## [Dataset entries]
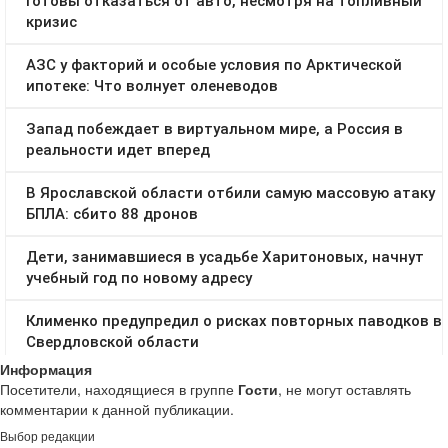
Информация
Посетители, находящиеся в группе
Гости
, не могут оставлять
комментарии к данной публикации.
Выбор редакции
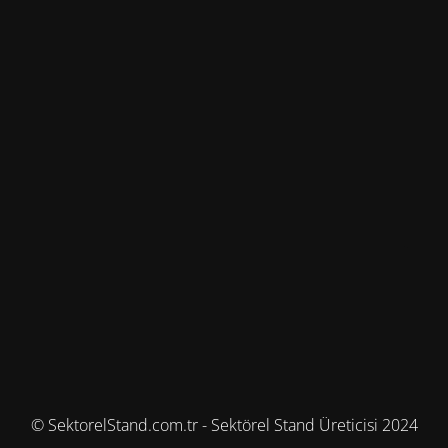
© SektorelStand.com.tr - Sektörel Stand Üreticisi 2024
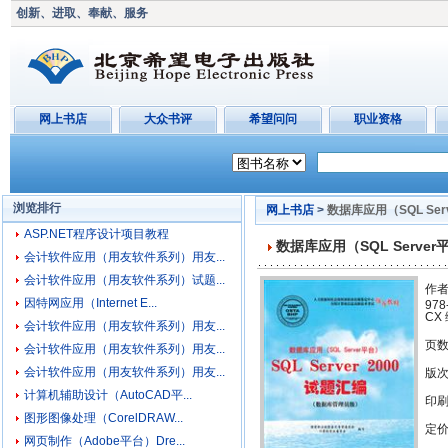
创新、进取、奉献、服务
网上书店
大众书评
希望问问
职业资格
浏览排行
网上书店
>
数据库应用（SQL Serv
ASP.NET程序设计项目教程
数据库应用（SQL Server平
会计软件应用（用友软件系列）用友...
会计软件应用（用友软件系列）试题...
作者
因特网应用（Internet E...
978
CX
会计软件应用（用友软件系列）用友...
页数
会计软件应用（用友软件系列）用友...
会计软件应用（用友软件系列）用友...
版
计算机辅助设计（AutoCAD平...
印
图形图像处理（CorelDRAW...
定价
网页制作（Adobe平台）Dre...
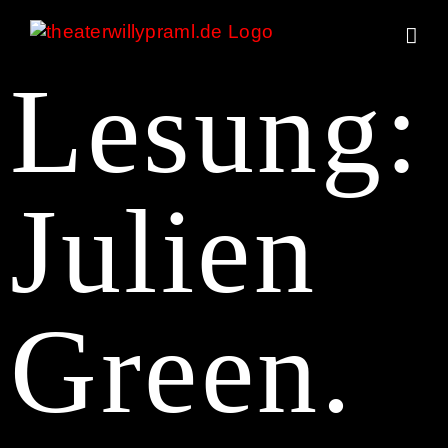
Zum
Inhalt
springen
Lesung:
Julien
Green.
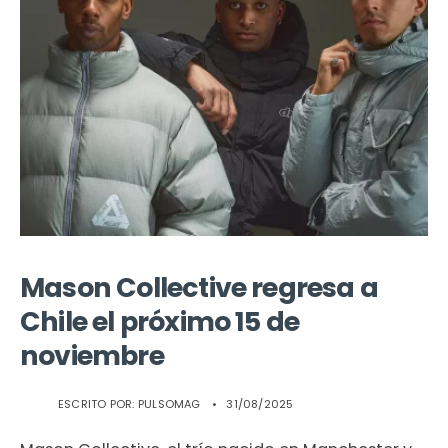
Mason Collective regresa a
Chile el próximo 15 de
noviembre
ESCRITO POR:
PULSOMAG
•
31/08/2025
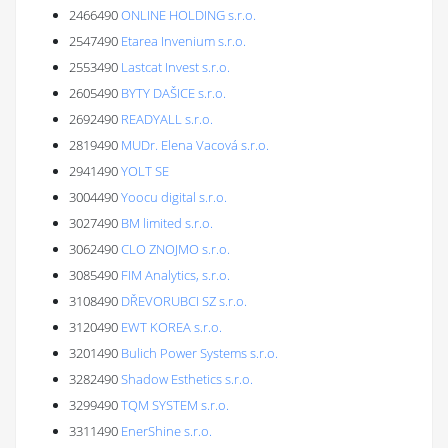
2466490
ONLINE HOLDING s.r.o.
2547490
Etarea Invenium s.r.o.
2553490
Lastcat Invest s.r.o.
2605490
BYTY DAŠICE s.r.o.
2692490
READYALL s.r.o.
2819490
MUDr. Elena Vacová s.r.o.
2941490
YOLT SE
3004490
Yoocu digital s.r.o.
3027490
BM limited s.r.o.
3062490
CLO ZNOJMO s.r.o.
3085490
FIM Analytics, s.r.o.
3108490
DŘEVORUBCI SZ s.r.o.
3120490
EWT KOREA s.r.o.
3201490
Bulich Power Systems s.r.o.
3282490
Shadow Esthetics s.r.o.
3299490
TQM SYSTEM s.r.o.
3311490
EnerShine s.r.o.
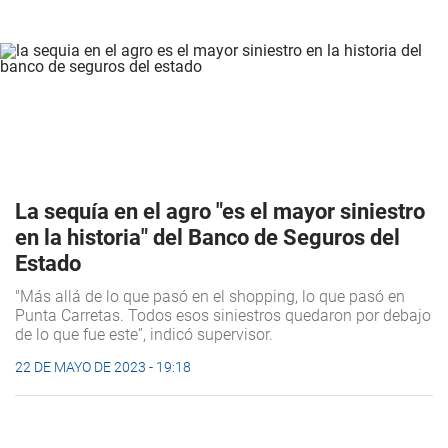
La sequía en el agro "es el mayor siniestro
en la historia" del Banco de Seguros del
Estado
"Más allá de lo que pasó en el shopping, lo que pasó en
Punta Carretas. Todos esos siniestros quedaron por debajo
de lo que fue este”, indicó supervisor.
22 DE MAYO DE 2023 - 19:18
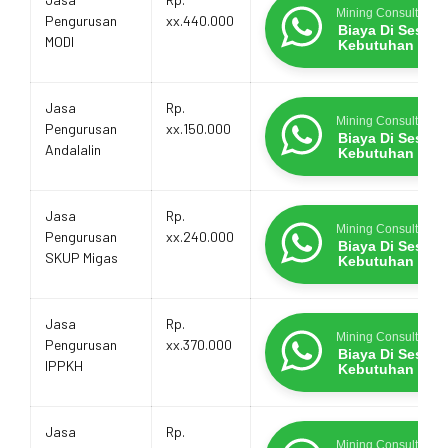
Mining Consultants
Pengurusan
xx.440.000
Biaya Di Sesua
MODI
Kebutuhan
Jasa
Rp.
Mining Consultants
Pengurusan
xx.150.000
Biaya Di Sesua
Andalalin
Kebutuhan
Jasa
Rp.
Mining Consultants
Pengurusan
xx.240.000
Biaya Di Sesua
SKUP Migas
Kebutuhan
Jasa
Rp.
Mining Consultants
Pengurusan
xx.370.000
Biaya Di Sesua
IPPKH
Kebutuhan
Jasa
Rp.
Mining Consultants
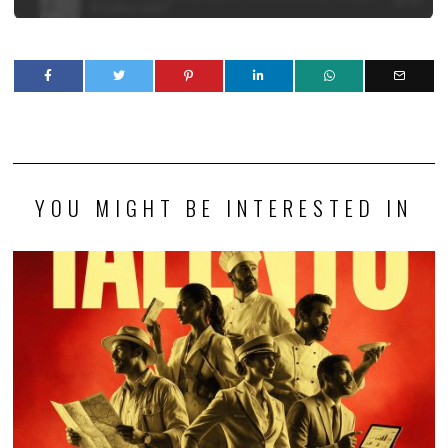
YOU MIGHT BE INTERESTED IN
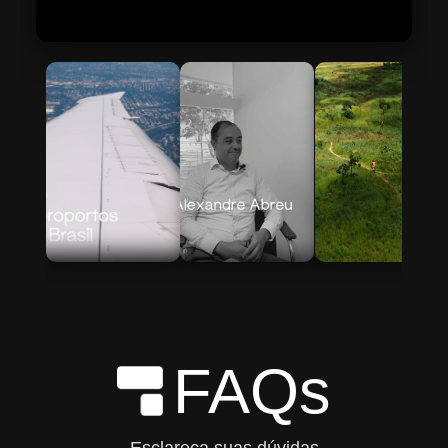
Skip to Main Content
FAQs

--

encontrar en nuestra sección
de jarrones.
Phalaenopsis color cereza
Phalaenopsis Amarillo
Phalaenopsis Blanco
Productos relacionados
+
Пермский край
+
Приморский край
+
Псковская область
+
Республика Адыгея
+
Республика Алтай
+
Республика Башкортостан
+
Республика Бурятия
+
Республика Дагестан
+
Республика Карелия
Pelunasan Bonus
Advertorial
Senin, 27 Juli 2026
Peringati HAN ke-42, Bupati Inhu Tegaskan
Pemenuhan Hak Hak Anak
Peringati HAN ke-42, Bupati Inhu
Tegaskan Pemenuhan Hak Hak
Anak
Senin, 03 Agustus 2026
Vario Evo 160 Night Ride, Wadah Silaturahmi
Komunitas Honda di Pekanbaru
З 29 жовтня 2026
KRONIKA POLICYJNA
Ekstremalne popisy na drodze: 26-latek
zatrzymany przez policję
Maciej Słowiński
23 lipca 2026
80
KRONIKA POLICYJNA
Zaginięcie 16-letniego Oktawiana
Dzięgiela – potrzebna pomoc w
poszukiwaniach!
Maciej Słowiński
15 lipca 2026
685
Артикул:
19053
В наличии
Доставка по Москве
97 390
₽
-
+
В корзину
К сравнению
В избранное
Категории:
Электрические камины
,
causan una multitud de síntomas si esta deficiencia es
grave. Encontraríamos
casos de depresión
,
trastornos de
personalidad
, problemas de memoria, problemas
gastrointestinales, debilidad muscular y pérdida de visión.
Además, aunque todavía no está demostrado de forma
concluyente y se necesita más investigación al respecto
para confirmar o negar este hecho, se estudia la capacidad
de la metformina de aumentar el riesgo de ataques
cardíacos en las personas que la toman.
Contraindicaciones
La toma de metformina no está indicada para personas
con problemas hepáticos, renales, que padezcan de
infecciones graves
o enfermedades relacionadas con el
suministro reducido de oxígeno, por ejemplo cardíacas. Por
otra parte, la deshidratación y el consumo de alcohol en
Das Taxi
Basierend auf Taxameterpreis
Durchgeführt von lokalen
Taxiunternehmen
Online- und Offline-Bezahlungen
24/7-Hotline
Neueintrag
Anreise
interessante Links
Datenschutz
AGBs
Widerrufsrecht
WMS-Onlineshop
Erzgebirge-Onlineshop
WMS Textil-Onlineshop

---

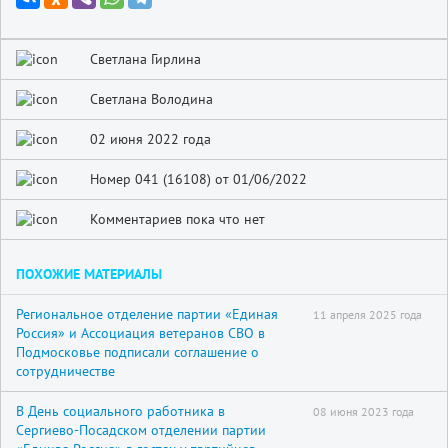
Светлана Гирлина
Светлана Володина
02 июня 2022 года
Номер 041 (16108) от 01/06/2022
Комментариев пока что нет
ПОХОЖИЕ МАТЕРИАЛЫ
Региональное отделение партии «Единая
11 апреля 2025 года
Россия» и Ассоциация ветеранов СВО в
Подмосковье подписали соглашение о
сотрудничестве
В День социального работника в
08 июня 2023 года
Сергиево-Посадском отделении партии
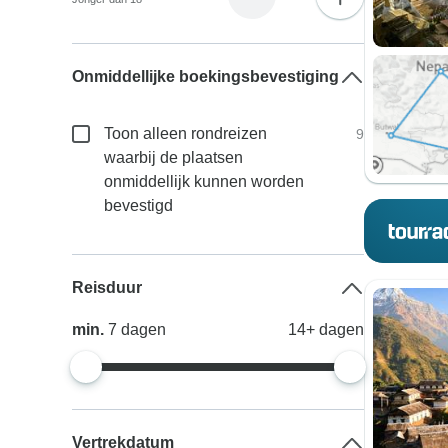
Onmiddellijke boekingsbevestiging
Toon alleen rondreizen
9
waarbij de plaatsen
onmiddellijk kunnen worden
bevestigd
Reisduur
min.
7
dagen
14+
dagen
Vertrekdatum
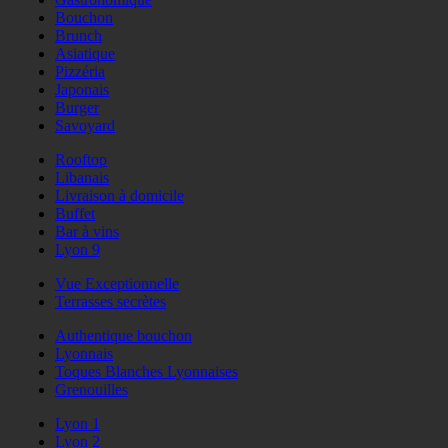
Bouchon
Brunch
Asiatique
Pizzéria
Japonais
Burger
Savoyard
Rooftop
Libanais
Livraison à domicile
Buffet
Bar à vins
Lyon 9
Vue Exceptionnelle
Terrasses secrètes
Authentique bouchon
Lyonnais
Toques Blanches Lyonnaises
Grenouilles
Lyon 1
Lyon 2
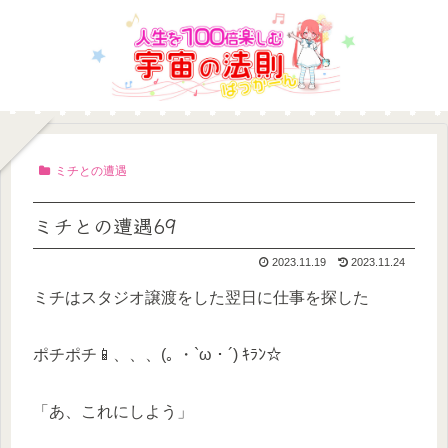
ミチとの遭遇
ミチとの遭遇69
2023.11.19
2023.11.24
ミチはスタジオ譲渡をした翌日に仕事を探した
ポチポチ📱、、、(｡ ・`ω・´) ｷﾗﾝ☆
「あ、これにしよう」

## [Try it]
Present the stretch of the material from the line containing "encontrar en nuestra sección" through the line containing "causan una multitud" as a Markdown table with the columns No. and Text, giving each line a row number and leaving out blank lines.

## [Solved exercise]
| No. | Text |
|---|---|
| 1 | encontrar en nuestra sección |
| 2 | de jarrones. |
| 3 | Phalaenopsis color cereza |
| 4 | Phalaenopsis Amarillo |
| 5 | Phalaenopsis Blanco |
| 6 | Productos relacionados |
| 7 | + |
| 8 | Пермский край |
| 9 | + |
| 10 | Приморский край |
| 11 | + |
| 12 | Псковская область |
| 13 | + |
| 14 | Республика Адыгея |
| 15 | + |
| 16 | Республика Алтай |
| 17 | + |
| 18 | Республика Башкортостан |
| 19 | + |
| 20 | Республика Бурятия |
| 21 | + |
| 22 | Республика Дагестан |
| 23 | + |
| 24 | Республика Карелия |
| 25 | Pelunasan Bonus |
| 26 | Advertorial |
| 27 | Senin, 27 Juli 2026 |
| 28 | Peringati HAN ke-42, Bupati Inhu Tegaskan |
| 29 | Pemenuhan Hak Hak Anak |
| 30 | Peringati HAN ke-42, Bupati Inhu |
| 31 | Tegaskan Pemenuhan Hak Hak |
| 32 | Anak |
| 33 | Senin, 03 Agustus 2026 |
| 34 | Vario Evo 160 Night Ride, Wadah Silaturahmi |
| 35 | Komunitas Honda di Pekanbaru |
| 36 | З 29 жовтня 2026 |
| 37 | KRONIKA POLICYJNA |
| 38 | Ekstremalne popisy na drodze: 26-latek |
| 39 | zatrzymany przez policję |
| 40 | Maciej Słowiński |
| 41 | 23 lipca 2026 |
| 42 | 80 |
| 43 | KRONIKA POLICYJNA |
| 44 | Zaginięcie 16-letniego Oktawiana |
| 45 | Dzięgiela – potrzebna pomoc w |
| 46 | poszukiwaniach! |
| 47 | Maciej Słowiński |
| 48 | 15 lipca 2026 |
| 49 | 685 |
| 50 | Артикул: |
| 51 | 19053 |
| 52 | В наличии |
| 53 | Доставка по Москве |
| 54 | 97 390 |
| 55 | ₽ |
| 56 | - |
| 57 | + |
| 58 | В корзину |
| 59 | К сравнению |
| 60 | В избранное |
| 61 | Категории: |
| 62 | Электрические камины |
| 63 | , |
| 64 | causan una multitud de síntomas si esta deficiencia es |